With the Democratic primary on May 19, the two front-runners, State Sen. Anthony Hardy Williams and former Philadelphia District Attorney Lynne Abraham, are working hard to claim the issue as their own.

“Our city’s economy, education and quality of life are all falling behind,” wrote Abraham in a letter on her website entitled “Why I’m Running.” “A transformational leader listens to teachers and parents about how our schools can help students grow into productive workers in the new economy.”

While Philadelphia’s economy has improved over the last few years, its school system hasn’t exactly followed. The Philadelphia School District ranks 441 out of 459 school districts in Pennsylvania, according to a ranking by In addition, the city’s public schools currently face an $81 million budget deficit. Furthermore, a recent Pew study released on Jan. 16 calculated that the Philadelphia school system spent $12,570 per pupil in 2013-14, which is less than many other major metropolitan cities, such as Boston, Cleveland, New York, Baltimore, Chicago and Detroit.

“First you have to fund it before you can have a good shot at fixing it,” President of the Philadelphia Education Fund Darren Spielman said. “But at the same time, the funds alone aren’t going to fix it. It’s just like showing up to a track meet without your spikes on.”

However, the budgetary issues are both a local and statewide problem. “I’m hoping we have a mayor that takes a very serious look at what they think local share of the school budget will be the percent of education budget provided by the city versus the state,” Spielman added.

In 2013-14, 46 percent of Philadelphia school district’s operational revenue came from the state. An increase in funding would at least in part need to come from the state, which currently sports a budget deficit of over $2 billion of its own.

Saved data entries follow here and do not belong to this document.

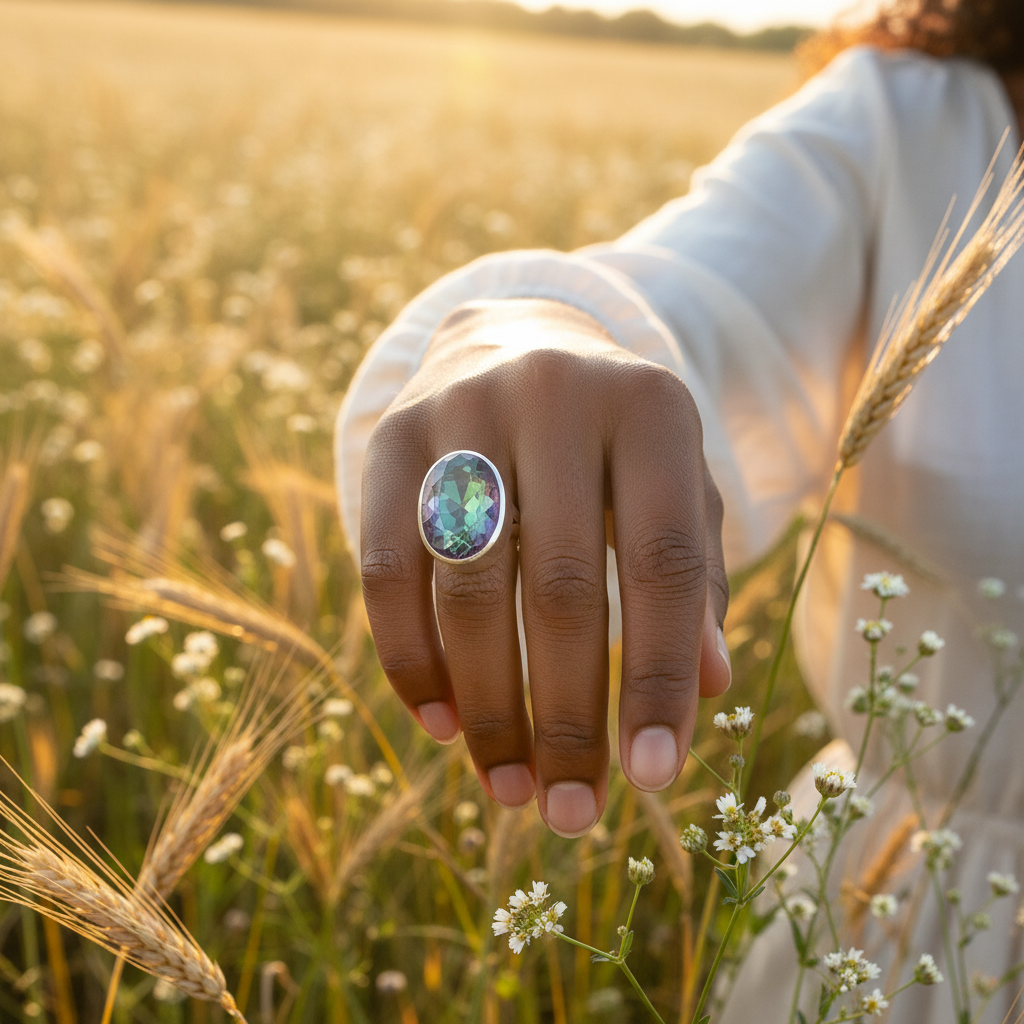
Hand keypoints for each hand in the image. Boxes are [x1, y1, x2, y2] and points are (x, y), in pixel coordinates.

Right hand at [360, 298, 730, 836]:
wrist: (512, 340)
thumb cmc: (612, 441)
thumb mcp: (674, 487)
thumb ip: (692, 577)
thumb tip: (708, 689)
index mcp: (651, 408)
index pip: (663, 565)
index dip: (658, 678)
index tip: (655, 778)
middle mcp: (554, 397)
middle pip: (560, 589)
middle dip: (567, 718)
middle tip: (570, 813)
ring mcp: (462, 411)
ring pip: (468, 589)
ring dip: (488, 707)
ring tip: (510, 787)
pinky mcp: (390, 437)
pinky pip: (389, 570)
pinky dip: (412, 660)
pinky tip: (442, 724)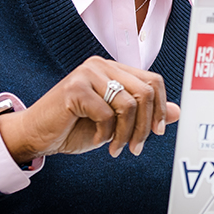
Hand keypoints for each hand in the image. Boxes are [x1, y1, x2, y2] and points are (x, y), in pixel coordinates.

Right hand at [0, 56, 180, 163]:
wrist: (36, 135)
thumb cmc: (74, 127)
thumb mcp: (115, 122)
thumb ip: (143, 114)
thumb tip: (176, 111)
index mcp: (113, 69)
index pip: (153, 81)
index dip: (160, 108)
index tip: (157, 132)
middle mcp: (102, 65)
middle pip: (146, 92)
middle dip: (145, 126)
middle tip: (135, 148)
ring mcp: (88, 74)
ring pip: (129, 104)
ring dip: (126, 134)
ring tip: (116, 148)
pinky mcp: (75, 88)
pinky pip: (107, 113)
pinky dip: (106, 133)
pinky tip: (98, 139)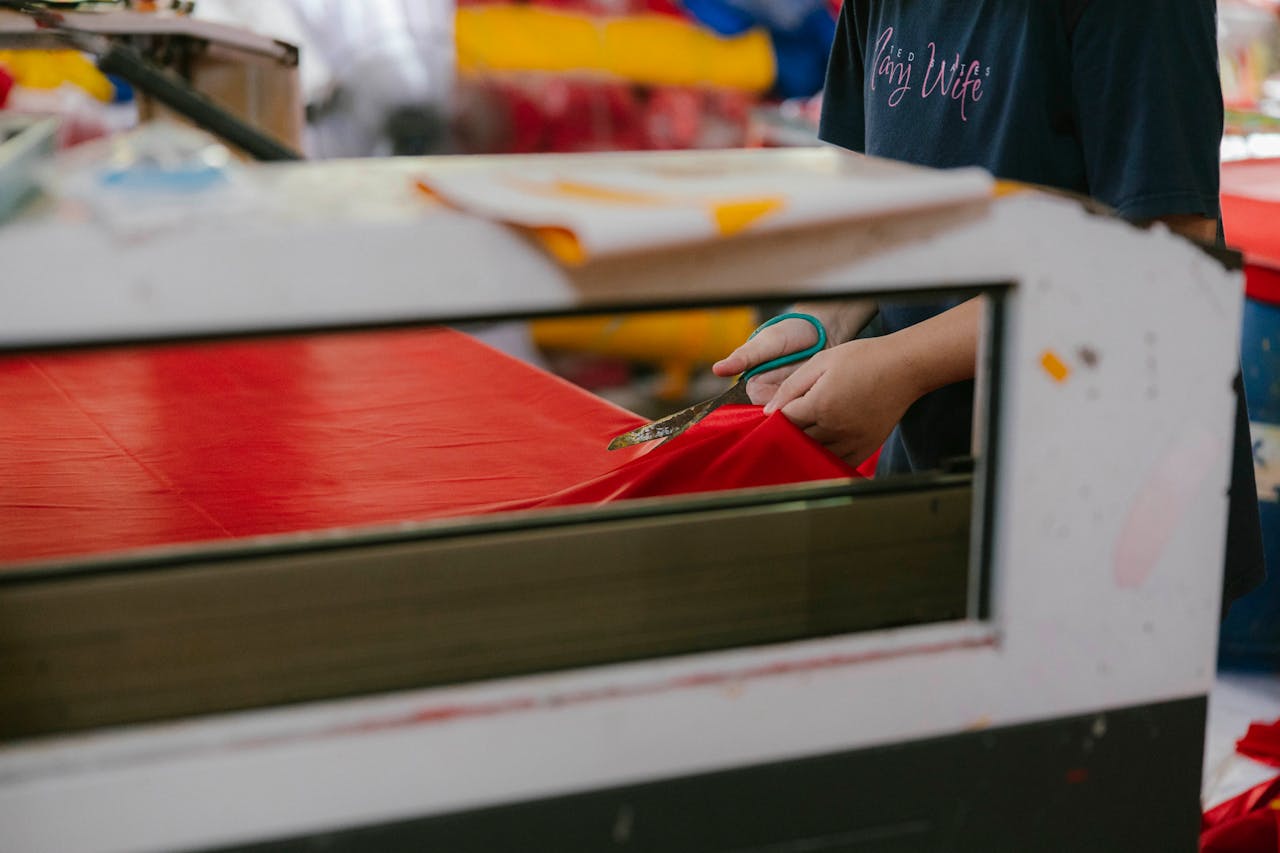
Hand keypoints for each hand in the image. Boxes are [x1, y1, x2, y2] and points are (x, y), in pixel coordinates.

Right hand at [711, 316, 822, 404]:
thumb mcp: (767, 342)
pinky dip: (817, 400)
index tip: (786, 384)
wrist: (821, 328)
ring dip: (805, 398)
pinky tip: (821, 387)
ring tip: (813, 379)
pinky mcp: (809, 399)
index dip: (773, 395)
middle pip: (777, 411)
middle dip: (791, 397)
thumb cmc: (790, 331)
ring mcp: (791, 398)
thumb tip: (717, 369)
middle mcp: (771, 395)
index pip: (759, 402)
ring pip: (794, 412)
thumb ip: (743, 357)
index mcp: (755, 385)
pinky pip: (810, 409)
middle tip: (803, 376)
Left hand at [762, 337, 920, 466]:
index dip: (776, 416)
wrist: (903, 368)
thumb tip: (769, 410)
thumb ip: (791, 386)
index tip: (776, 411)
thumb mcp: (821, 362)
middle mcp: (834, 428)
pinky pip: (838, 462)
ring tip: (807, 431)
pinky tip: (824, 444)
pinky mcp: (866, 448)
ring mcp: (852, 441)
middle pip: (797, 439)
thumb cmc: (863, 359)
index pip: (784, 421)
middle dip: (789, 431)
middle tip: (791, 420)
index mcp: (820, 404)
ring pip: (815, 454)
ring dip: (806, 445)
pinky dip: (826, 456)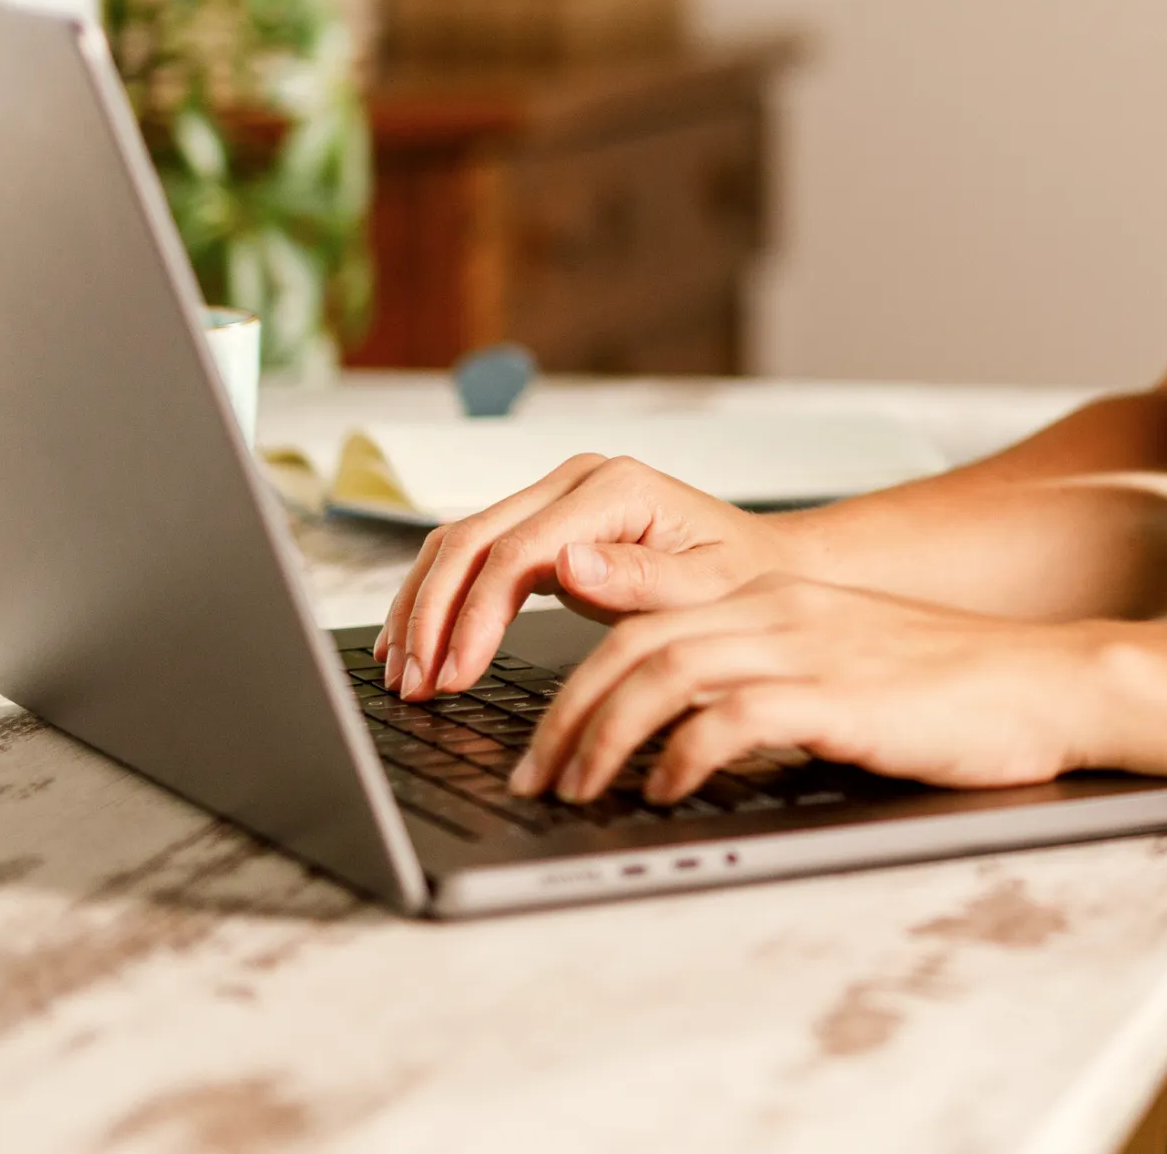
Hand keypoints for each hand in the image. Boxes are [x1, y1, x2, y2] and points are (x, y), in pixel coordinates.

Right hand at [374, 454, 788, 697]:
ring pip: (460, 542)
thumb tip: (570, 567)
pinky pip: (474, 555)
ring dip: (423, 607)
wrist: (761, 564)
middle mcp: (577, 480)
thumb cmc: (741, 578)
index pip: (519, 550)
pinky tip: (418, 643)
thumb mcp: (705, 589)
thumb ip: (640, 579)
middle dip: (433, 614)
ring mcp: (556, 497)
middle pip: (474, 538)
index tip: (454, 675)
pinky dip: (438, 597)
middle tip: (415, 685)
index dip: (475, 616)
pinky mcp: (544, 524)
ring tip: (404, 676)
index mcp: (616, 488)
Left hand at [509, 575, 1109, 805]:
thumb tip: (680, 732)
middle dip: (567, 715)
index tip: (541, 740)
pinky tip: (663, 792)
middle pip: (634, 643)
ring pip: (667, 672)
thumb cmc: (944, 690)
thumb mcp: (834, 665)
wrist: (1045, 683)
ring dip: (605, 737)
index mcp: (774, 594)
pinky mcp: (840, 696)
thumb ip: (759, 676)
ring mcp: (810, 647)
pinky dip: (683, 754)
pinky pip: (735, 716)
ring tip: (577, 790)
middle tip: (534, 776)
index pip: (642, 618)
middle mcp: (781, 608)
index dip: (574, 678)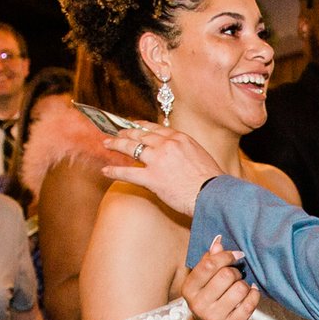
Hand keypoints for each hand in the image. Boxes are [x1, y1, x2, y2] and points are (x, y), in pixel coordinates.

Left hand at [96, 123, 223, 218]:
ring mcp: (158, 160)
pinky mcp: (152, 178)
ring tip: (107, 144)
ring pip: (131, 148)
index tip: (135, 125)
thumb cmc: (211, 180)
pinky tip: (105, 171)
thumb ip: (185, 151)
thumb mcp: (200, 156)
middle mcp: (167, 145)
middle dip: (126, 132)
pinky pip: (128, 173)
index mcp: (180, 139)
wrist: (212, 194)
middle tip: (117, 133)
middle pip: (141, 135)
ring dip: (117, 145)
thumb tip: (178, 155)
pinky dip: (114, 171)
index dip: (142, 126)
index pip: (156, 129)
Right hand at [179, 238, 259, 319]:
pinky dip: (254, 295)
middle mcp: (199, 304)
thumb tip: (218, 240)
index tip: (237, 255)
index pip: (209, 264)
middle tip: (237, 275)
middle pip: (227, 275)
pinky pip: (250, 304)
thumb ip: (209, 261)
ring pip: (240, 289)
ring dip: (245, 285)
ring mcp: (214, 318)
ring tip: (241, 288)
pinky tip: (251, 294)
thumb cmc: (208, 302)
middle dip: (237, 272)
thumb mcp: (203, 283)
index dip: (226, 256)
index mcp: (189, 289)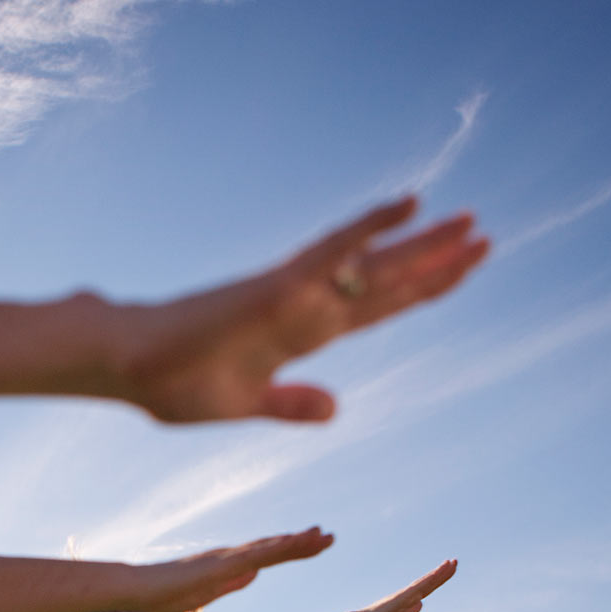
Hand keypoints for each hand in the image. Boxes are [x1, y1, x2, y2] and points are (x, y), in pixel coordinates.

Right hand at [117, 199, 489, 423]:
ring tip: (470, 222)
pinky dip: (371, 226)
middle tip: (484, 235)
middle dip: (435, 261)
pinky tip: (409, 203)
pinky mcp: (274, 286)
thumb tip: (336, 408)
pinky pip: (333, 250)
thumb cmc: (172, 382)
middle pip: (383, 279)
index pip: (374, 307)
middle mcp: (304, 304)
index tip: (460, 272)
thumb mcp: (244, 402)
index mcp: (299, 332)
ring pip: (370, 262)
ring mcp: (292, 291)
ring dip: (421, 243)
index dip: (419, 290)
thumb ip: (291, 403)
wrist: (126, 367)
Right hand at [138, 528, 334, 611]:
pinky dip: (272, 550)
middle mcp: (230, 556)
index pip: (269, 556)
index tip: (317, 545)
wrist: (136, 587)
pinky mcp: (216, 565)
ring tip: (321, 535)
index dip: (294, 550)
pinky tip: (290, 544)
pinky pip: (250, 556)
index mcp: (229, 565)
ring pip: (267, 547)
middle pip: (273, 547)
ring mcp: (224, 558)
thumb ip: (231, 583)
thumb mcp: (207, 591)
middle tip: (330, 535)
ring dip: (295, 542)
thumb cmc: (164, 591)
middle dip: (303, 542)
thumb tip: (254, 574)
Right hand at [358, 559, 459, 611]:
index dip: (440, 578)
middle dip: (443, 572)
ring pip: (425, 582)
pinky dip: (427, 581)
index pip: (428, 587)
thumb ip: (410, 611)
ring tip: (451, 563)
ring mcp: (405, 595)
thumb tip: (421, 603)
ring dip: (438, 573)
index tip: (450, 568)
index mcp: (409, 599)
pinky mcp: (401, 598)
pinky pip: (417, 588)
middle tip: (455, 561)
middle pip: (429, 582)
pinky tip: (436, 574)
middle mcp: (408, 594)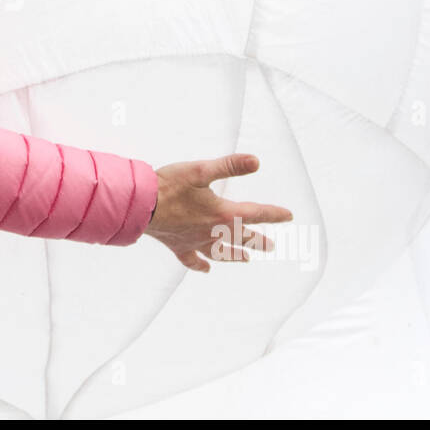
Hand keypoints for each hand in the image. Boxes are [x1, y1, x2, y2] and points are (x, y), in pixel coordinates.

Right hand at [143, 154, 292, 271]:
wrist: (141, 205)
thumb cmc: (169, 185)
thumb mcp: (200, 170)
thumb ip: (229, 166)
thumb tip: (256, 161)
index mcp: (222, 214)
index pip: (255, 214)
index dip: (273, 214)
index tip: (288, 216)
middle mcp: (212, 232)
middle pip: (241, 238)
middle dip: (258, 240)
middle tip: (271, 245)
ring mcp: (195, 241)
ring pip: (221, 253)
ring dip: (235, 255)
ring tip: (247, 259)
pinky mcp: (178, 246)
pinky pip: (192, 260)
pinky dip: (200, 265)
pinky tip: (205, 269)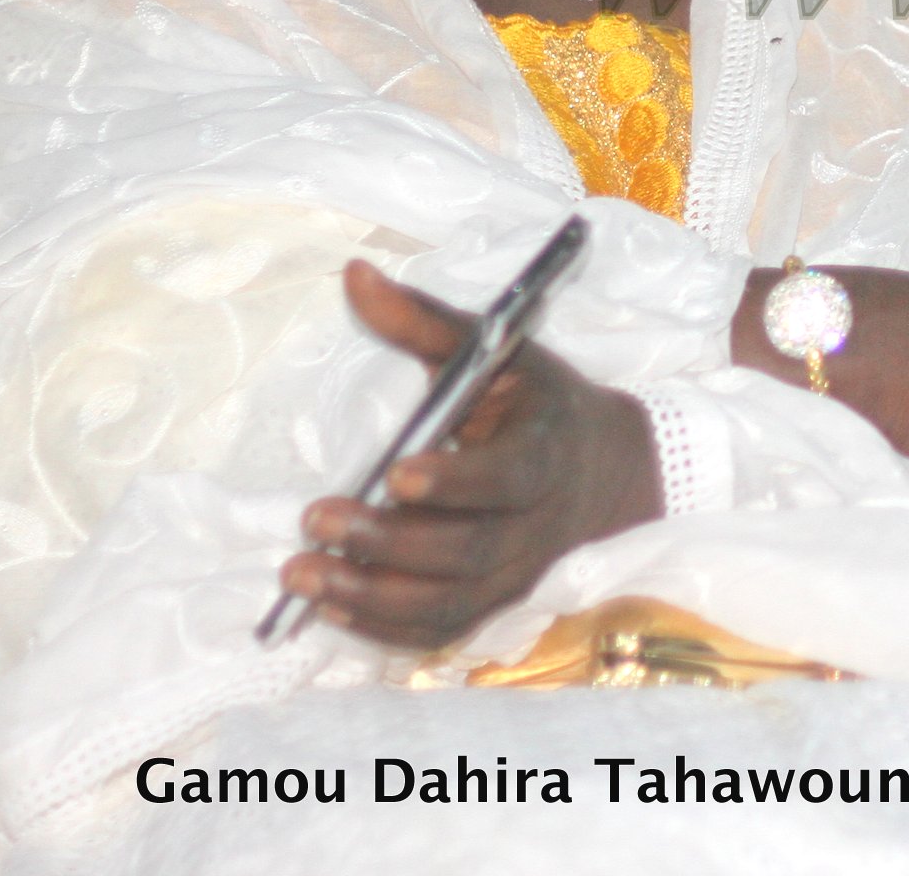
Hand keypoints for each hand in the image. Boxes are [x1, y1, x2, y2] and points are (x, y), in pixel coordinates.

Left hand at [280, 260, 660, 647]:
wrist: (608, 473)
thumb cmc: (536, 403)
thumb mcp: (496, 352)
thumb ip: (423, 321)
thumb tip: (352, 276)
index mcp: (544, 452)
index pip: (508, 476)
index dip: (456, 482)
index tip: (396, 472)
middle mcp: (535, 524)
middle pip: (467, 549)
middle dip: (388, 542)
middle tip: (316, 520)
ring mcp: (516, 573)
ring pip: (448, 602)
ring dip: (370, 596)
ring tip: (301, 574)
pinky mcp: (494, 606)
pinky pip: (439, 632)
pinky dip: (382, 630)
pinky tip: (328, 607)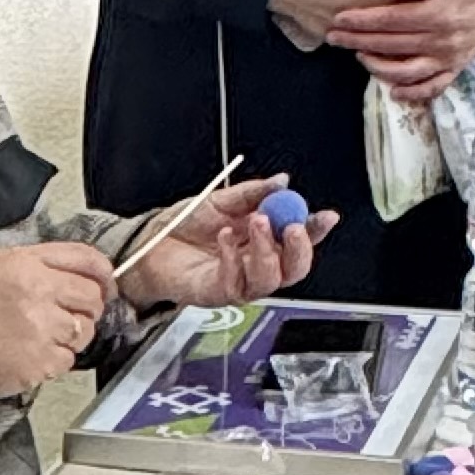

With these challenges, some have argued that charter school expansion could help in terms of cost and performance.

While Williams’ campaign platform on his website expresses similar sentiments about improving traditional Philadelphia public schools, he has been an active advocate for an expansion of charter schools in the city.

“Anthony is a nationally recognized advocate for public charter schools,” reads his campaign website. “He is the architect and sponsor of Pennsylvania’s landmark public charter school legislation, and a leading voice for charter school accountability in Philadelphia.”

While some charter schools have shown promising results, it is unclear if they are the future of public education and the solution to Philadelphia’s public education woes.

“I would be excited to see a candidate for mayor that neither blindly presumes that charterizing the city will solve the education problem, nor blindly parodying a union-based critique of charter schools,” Spielman said.

“There is no silver bullet solution.”